Given the premium valuation, investors could face significant risks if the company's future performance does not meet expectations. The Consumer Discretionary market is becoming increasingly competitive and NIKE’s initiatives may not suffice to drive significant growth. Macroeconomic challenges and heightened competition could impede the company's ability to sustain its current growth trajectory.

Investment Thesis

NIKE remains a market leader in the athletic goods industry, with a market cap of $134 billion, more than two times of the second-leading industry player Adidas’s $46.8 billion market cap. As a dominant player in the athletic footwear and apparel market, Nike has been benefiting from a combination of innovation, strategic partnerships, and effective marketing that fuels its revenue growth and profitability.

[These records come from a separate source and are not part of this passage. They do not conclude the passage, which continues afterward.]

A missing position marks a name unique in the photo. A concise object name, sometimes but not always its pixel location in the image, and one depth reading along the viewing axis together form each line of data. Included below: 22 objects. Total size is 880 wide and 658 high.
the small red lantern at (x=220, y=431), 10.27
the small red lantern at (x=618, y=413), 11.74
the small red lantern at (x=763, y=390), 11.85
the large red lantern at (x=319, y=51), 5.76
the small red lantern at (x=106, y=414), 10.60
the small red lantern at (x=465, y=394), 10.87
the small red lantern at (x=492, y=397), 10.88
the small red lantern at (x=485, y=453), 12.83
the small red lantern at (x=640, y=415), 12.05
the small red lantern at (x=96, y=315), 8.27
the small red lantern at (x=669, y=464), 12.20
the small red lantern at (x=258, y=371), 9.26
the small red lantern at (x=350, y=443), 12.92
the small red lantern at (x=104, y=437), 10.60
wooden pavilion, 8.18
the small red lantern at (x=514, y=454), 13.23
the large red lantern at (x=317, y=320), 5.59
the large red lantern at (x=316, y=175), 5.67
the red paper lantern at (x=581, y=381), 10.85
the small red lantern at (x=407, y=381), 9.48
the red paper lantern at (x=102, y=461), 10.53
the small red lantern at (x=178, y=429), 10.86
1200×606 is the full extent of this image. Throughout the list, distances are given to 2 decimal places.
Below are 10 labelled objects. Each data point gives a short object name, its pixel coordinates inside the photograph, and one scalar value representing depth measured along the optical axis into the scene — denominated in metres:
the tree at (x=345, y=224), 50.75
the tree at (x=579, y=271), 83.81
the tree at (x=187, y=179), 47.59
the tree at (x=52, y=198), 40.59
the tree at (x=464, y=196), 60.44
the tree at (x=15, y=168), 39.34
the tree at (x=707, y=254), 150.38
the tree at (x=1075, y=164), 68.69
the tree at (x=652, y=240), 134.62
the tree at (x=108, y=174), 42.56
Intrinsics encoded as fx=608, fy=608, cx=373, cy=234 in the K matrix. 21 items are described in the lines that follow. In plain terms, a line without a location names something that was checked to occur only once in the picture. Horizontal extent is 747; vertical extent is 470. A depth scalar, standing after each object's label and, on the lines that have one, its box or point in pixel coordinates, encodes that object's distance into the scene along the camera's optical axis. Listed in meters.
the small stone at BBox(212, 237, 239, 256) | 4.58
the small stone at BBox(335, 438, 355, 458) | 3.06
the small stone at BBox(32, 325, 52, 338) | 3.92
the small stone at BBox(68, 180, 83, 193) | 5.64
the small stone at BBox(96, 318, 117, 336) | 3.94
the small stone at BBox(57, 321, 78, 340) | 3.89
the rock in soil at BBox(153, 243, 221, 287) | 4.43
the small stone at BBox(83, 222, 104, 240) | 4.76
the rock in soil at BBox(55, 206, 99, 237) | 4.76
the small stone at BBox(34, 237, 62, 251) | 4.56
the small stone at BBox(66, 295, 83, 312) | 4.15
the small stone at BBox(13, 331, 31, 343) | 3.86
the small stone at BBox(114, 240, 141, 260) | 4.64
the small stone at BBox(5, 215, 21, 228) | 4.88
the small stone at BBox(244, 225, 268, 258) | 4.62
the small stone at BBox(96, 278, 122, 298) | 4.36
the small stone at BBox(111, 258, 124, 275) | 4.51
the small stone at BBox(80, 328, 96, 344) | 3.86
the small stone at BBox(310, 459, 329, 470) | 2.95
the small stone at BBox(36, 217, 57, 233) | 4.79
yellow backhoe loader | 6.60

Nike continuously invests in cutting-edge product innovation, like Flyknit and Nike Air, ensuring it stays ahead of the competition. Its digital transformation efforts, including its direct-to-consumer strategy, have accelerated e-commerce growth and reduced dependence on wholesale channels. Nike’s focus on digital platforms and personalized consumer engagement further enhances margins and improves operational efficiency.

While NIKE's robust innovation pipeline, strategic initiatives and efficient inventory management may drive revenue growth in the long term, its near-term challenges in lifestyle products and Greater China cannot be ignored.

Conclusion

With NIKE set to report its first-quarter fiscal 2025 results, investors may be questioning whether now is the right time to buy the stock. The company’s strong market position and strategic initiatives present a promising outlook, making it appealing for those seeking exposure to a global leader in the athletic and lifestyle space with significant growth potential and a focus on shareholder value.

However, ongoing challenges in the lifestyle segment, Greater China, and broader economic pressures warrant careful consideration. Assessing these factors before the earnings release could provide a more informed perspective for investment decisions.

While NIKE’s long-term prospects remain strong, investors should avoid making hasty decisions. Monitoring developments and waiting for an optimal entry point is a prudent strategy, as acting too quickly could impact portfolio performance. If you already hold NKE stock, maintaining your position could be wise, as the upcoming earnings report is likely to offer greater clarity on the company’s outlook.